Spreadsheet Barcodes 07987621 00234562 09812344
Also within our data warehouse is a DimProducts dimension table which has loaded the full inventory from our own LOB database. The barcodes within this data are generally in exactly the same format although there are a few that have 11 characters instead of the more usual 8 (format ‘nnnnnn-nnn’). The client however will only ever see the (first) 8 characters of any barcode including these anomalies.

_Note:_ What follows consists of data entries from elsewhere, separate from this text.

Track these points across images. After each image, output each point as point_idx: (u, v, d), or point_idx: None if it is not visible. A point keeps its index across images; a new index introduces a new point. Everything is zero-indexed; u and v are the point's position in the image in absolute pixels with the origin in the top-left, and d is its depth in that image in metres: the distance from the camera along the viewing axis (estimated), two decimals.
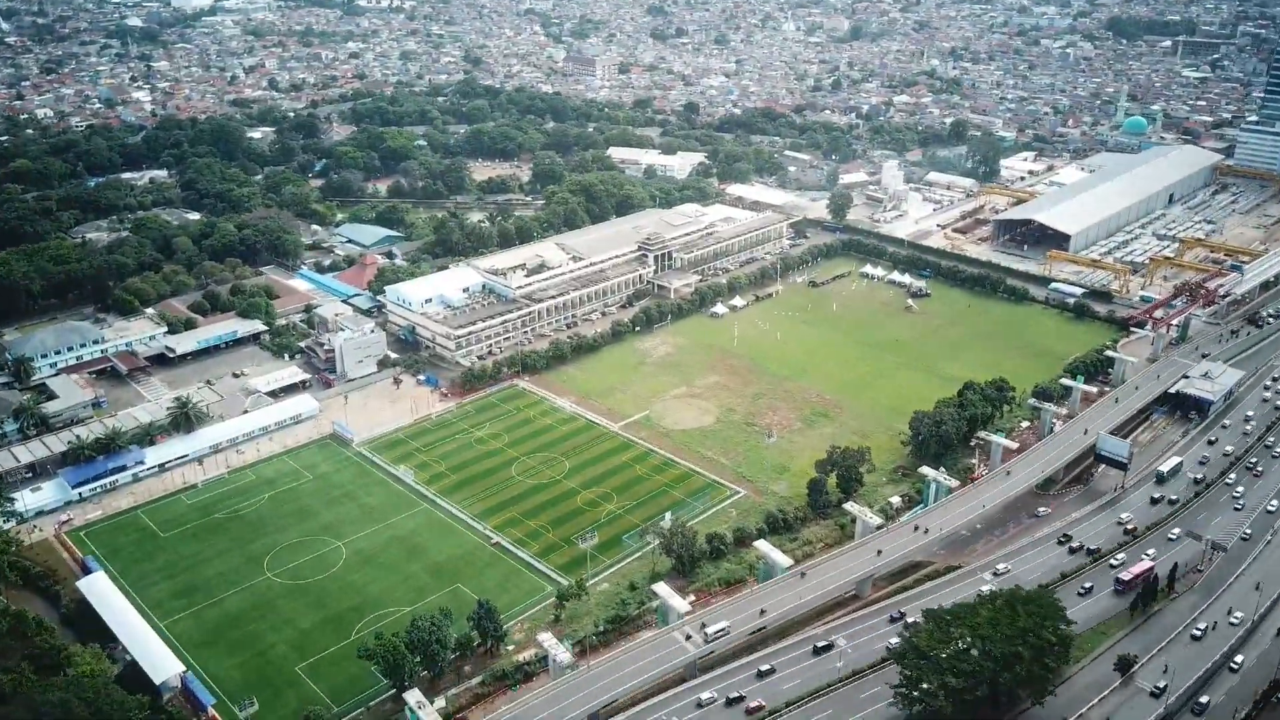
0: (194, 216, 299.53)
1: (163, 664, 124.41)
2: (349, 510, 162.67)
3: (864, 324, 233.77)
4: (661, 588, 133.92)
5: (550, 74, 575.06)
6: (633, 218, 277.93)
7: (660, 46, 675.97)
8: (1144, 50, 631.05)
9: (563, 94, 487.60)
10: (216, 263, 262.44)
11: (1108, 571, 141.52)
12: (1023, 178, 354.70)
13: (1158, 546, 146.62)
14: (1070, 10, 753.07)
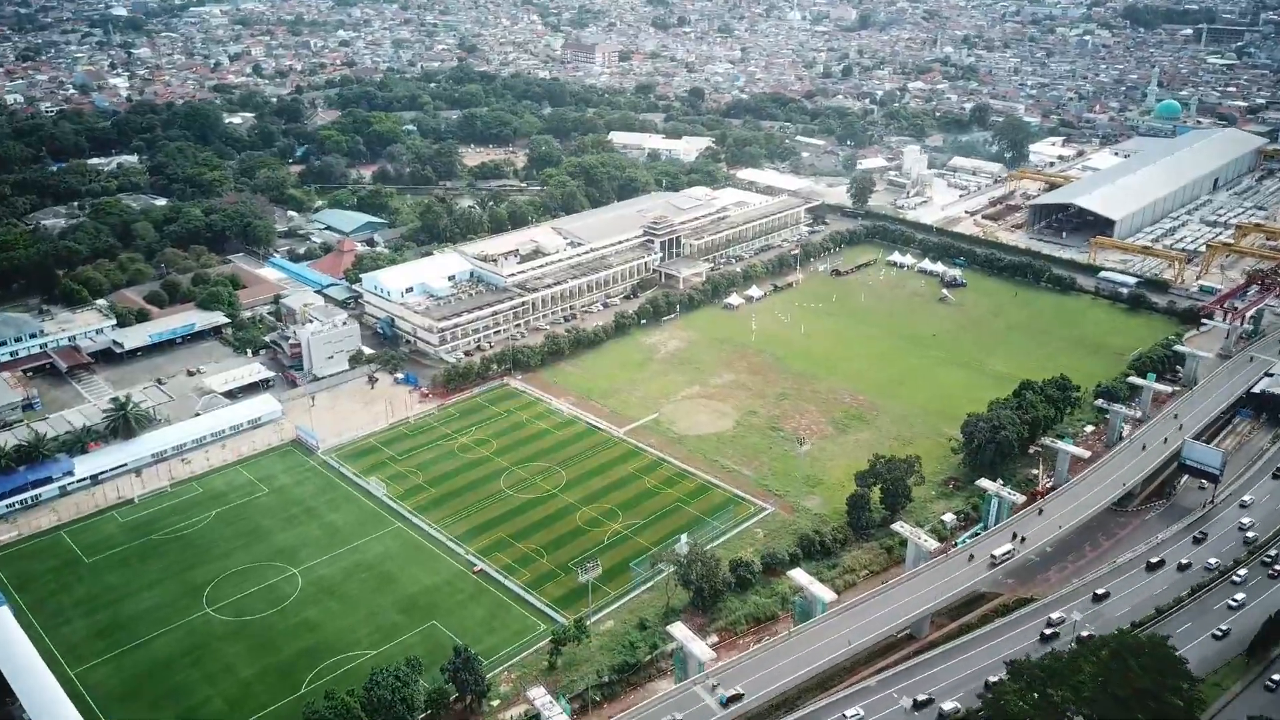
0: (161, 203, 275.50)
1: None
2: (308, 530, 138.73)
3: (895, 316, 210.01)
4: (679, 629, 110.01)
5: (548, 61, 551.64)
6: (637, 201, 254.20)
7: (662, 35, 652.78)
8: (1164, 38, 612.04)
9: (561, 80, 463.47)
10: (179, 250, 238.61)
11: (1208, 605, 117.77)
12: (1052, 163, 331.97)
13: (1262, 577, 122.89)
14: None
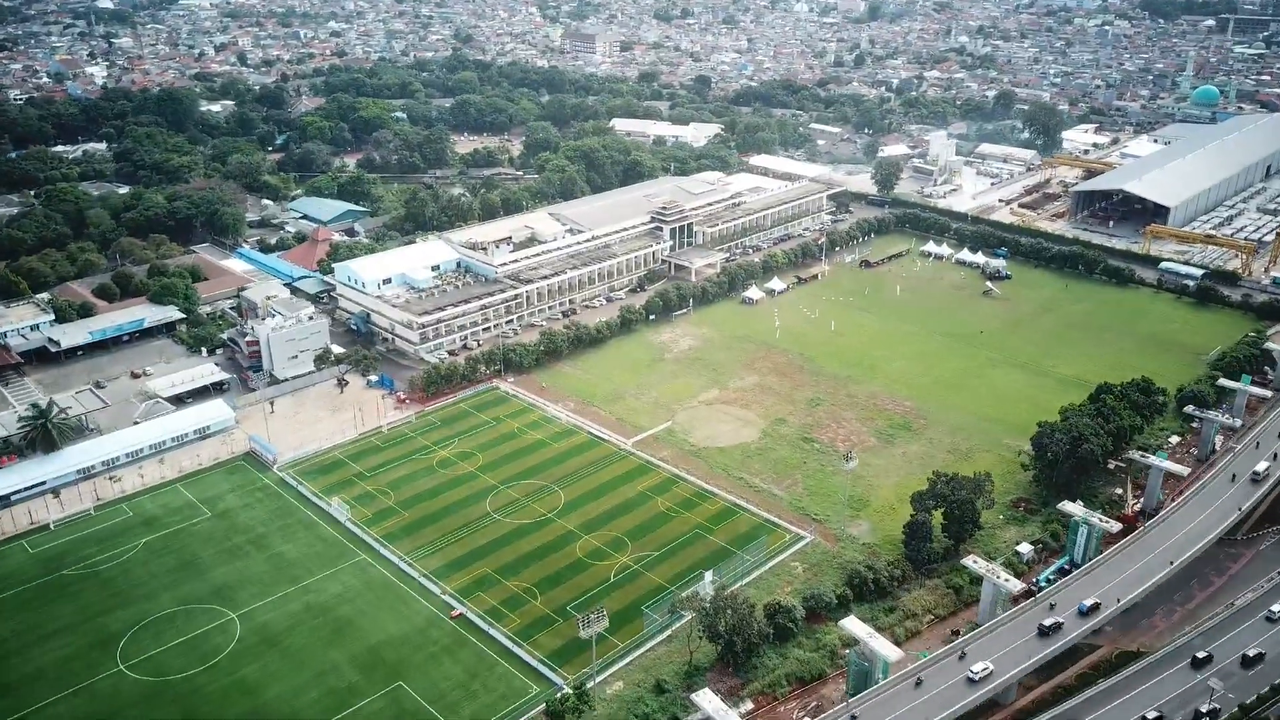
0: (125, 191, 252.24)
1: None
2: (253, 564, 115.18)
3: (936, 311, 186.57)
4: (707, 698, 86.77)
5: (546, 51, 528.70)
6: (643, 186, 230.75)
7: (664, 27, 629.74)
8: (1185, 29, 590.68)
9: (560, 69, 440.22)
10: (137, 239, 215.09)
11: None
12: (1086, 150, 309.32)
13: None
14: None
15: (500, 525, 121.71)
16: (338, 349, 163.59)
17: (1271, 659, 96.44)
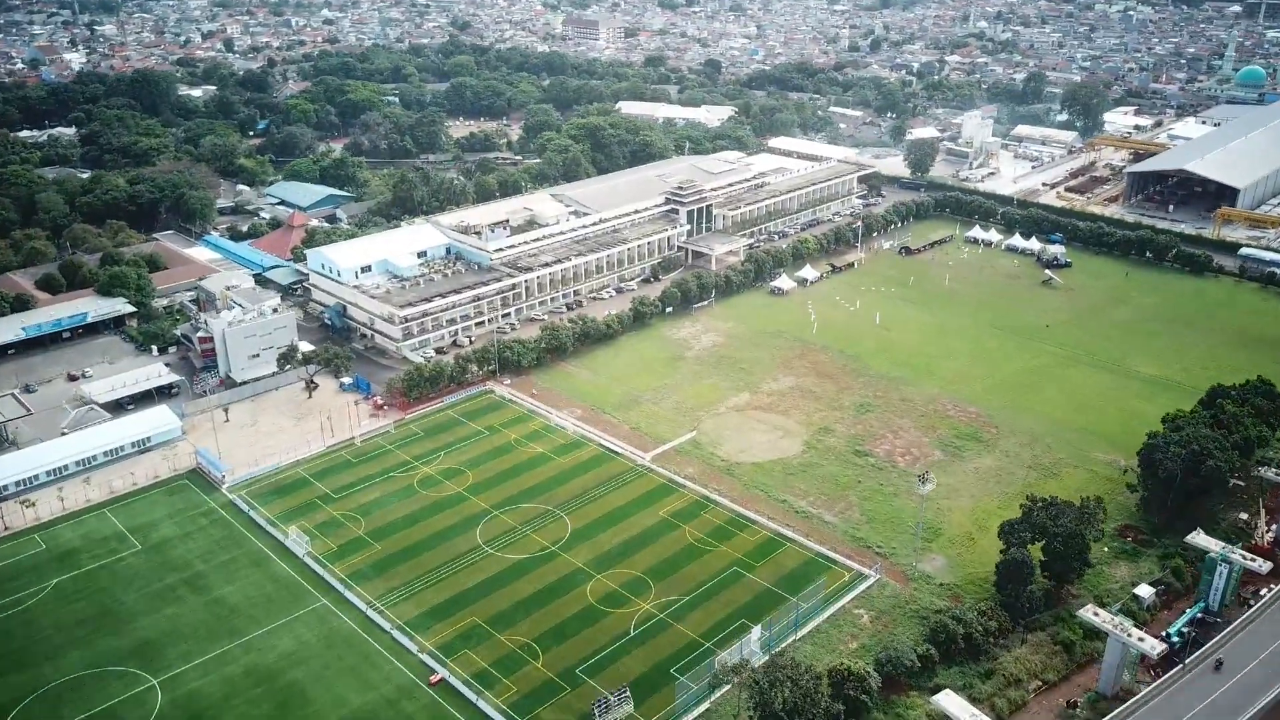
0: (87, 176, 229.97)
1: None
2: (187, 612, 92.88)
3: (992, 303, 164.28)
4: None
5: (548, 38, 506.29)
6: (655, 165, 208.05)
7: (670, 14, 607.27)
8: (1211, 14, 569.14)
9: (562, 53, 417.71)
10: (91, 226, 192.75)
11: None
12: (1128, 133, 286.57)
13: None
14: None
15: (493, 561, 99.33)
16: (307, 346, 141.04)
17: None
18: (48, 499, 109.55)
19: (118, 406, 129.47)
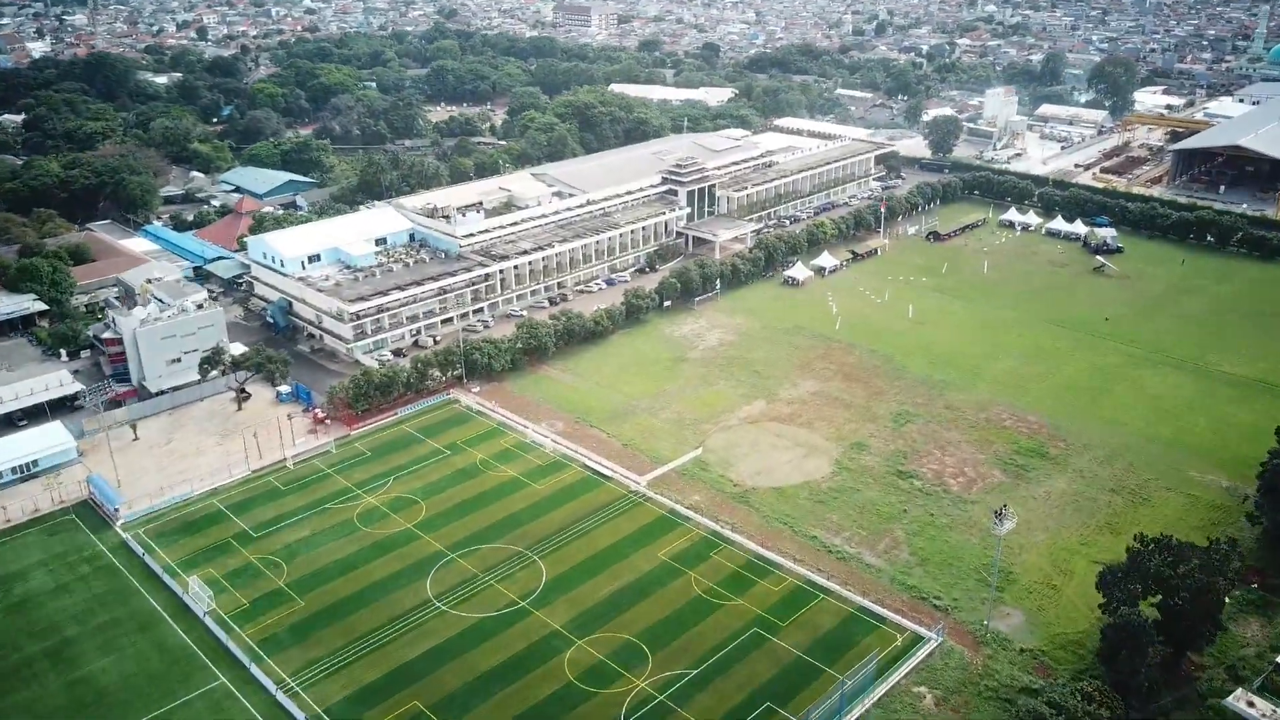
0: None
1: None
2: (43, 697, 71.12)
3: (1039, 293, 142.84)
4: None
5: (537, 25, 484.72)
6: (651, 144, 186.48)
7: (665, 1, 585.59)
8: None
9: (552, 39, 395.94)
10: (15, 215, 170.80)
11: None
12: (1161, 113, 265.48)
13: None
14: None
15: (445, 622, 77.64)
16: (239, 348, 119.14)
17: None
18: None
19: (9, 422, 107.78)
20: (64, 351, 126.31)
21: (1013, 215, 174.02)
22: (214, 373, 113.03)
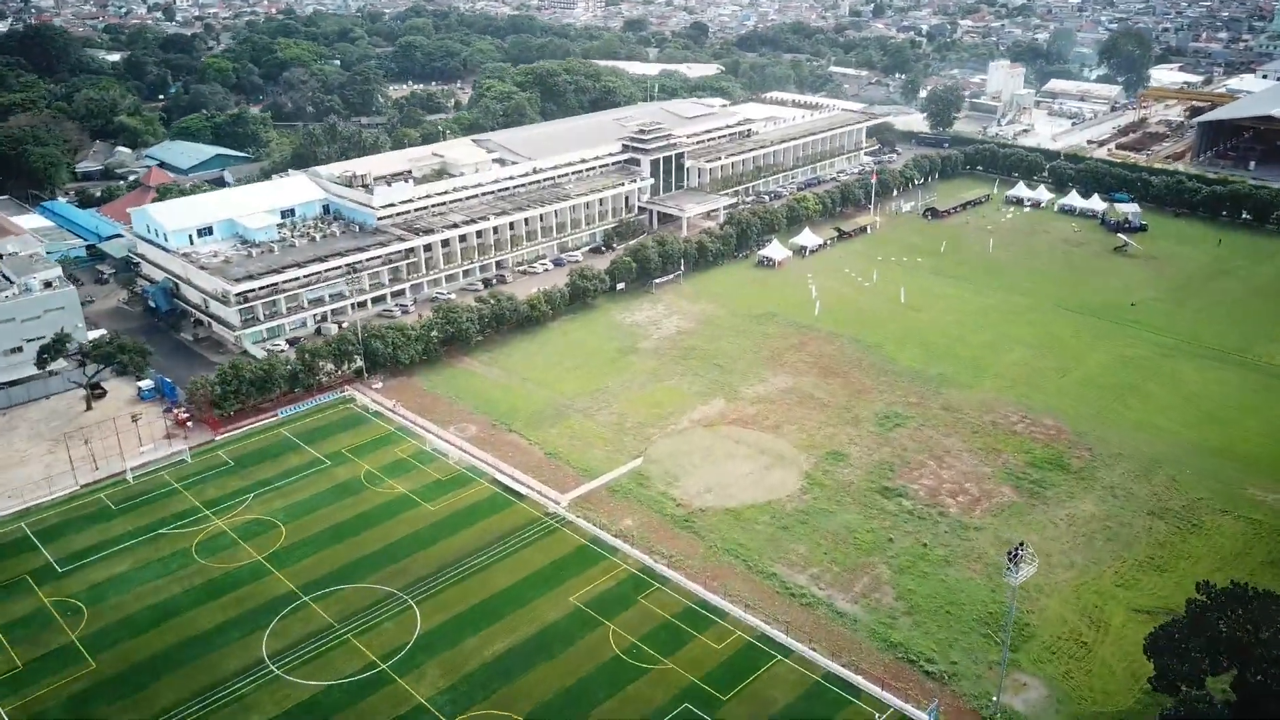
0: None
1: None
2: None
3: (1053, 276, 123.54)
4: None
5: (521, 6, 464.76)
6: (614, 111, 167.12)
7: None
8: None
9: (532, 18, 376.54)
10: None
11: None
12: (1181, 87, 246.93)
13: None
14: None
15: (279, 691, 58.44)
16: (96, 333, 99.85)
17: None
18: None
19: None
20: None
21: (1021, 190, 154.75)
22: (61, 364, 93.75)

Dimension Barcodes 07987621 00234562 09812344-908
The difficulty is that we wish to map the data contained within the ‘spreadsheet’ to the data within the ‘LOB database’ so that for every defective complaint sent out we can associate it to the product within our inventory. We can then contact manufacturers etc. Remember that in the main there will be a direct match between these two sources, it will only be ‘edge cases’ where the ‘spreadsheet’ data will match on the first 8 characters of our 11 character barcodes. As you can see from the sample barcodes above if we were to perform the below join we would only match on the first two records
'Spreadsheet.Barcode = Database.Barcode'
The final barcode would not be resolved as 09812344 is not the same as 09812344-908. In order to match against this we would need a join like this:-
'Spreadsheet.Barcode LIKE Database.Barcode || '%''
The percentage is of course required as SQL server requires wildcard characters to utilise fuzzy match on a LIKE statement otherwise it is essentially just an equal to statement. Nice and simple so far but just try and use that phrase inside an SAP data flow join. Not very helpful errors ensue and the afternoon disappears in much the same way that my salary does… alarmingly fast.

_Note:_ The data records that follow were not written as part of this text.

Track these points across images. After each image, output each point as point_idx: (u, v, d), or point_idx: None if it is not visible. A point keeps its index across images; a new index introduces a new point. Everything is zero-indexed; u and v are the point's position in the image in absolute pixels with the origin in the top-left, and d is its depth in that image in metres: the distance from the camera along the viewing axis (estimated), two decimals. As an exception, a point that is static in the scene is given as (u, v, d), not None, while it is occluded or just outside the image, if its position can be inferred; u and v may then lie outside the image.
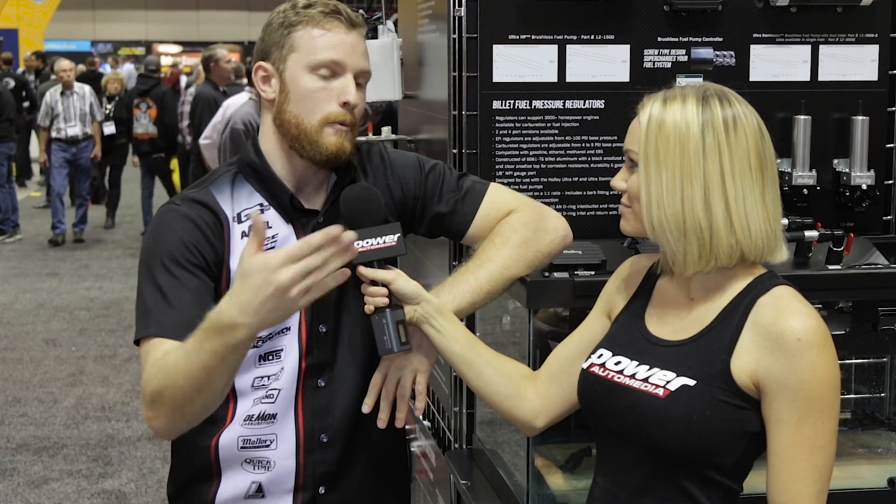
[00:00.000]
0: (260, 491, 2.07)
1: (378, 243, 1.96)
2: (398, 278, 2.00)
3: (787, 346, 1.69)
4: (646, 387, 1.78)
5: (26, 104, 14.11)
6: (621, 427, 1.81)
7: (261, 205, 2.06)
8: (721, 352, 1.74)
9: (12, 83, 13.93)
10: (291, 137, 2.03)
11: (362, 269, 1.98)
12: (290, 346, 2.05)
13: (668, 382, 1.76)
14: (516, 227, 2.15)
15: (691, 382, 1.74)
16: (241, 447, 2.05)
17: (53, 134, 11.48)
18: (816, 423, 1.69)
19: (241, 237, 2.03)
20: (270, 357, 2.05)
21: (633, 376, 1.81)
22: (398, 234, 1.98)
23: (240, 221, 2.04)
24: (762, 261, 1.79)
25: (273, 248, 2.03)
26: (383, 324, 1.97)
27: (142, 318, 1.96)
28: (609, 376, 1.84)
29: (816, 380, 1.68)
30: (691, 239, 1.75)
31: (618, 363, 1.84)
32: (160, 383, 1.83)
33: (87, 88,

As I alluded to earlier in this blog post the easiest way to address this is to split your processing into two joined queries, in the first we select only the fields we are interested in from our spreadsheet staging table and derive a new field entitled FuzzyBarcode. This field uses the following formula for its text
Spreadsheet.Barcode || '%'
This removes the need for monkeying around with pipe characters in the joins at a later stage. Next off in the second query we bring in the data from the first query and join that to the data within our products table using the barcode join as shown below:-
'Dimension.Barcode LIKE Spreadsheet.FuzzyBarcode'
This data can then be output into your fact table and as you should see something magical happens. Not only does your data resolve in the manner that you wished the execution of this workflow (so long as you have not done anything else too complex) gets entirely pushed down to the database leaving you with a statement Similar to this pseudo SQL
INSERT INTO FactComplaints (DimProductFK,RejectionReason) SELECT D.Sid,S.RejectionReason FROM Spreadsheet AS S INNER JOIN DimProducts AS D ON D.Barcode LIKE S.FuzzyBarcode
Perfect, a like clause within SAP BODS and everything gets pushed down to the database for maximum efficiency.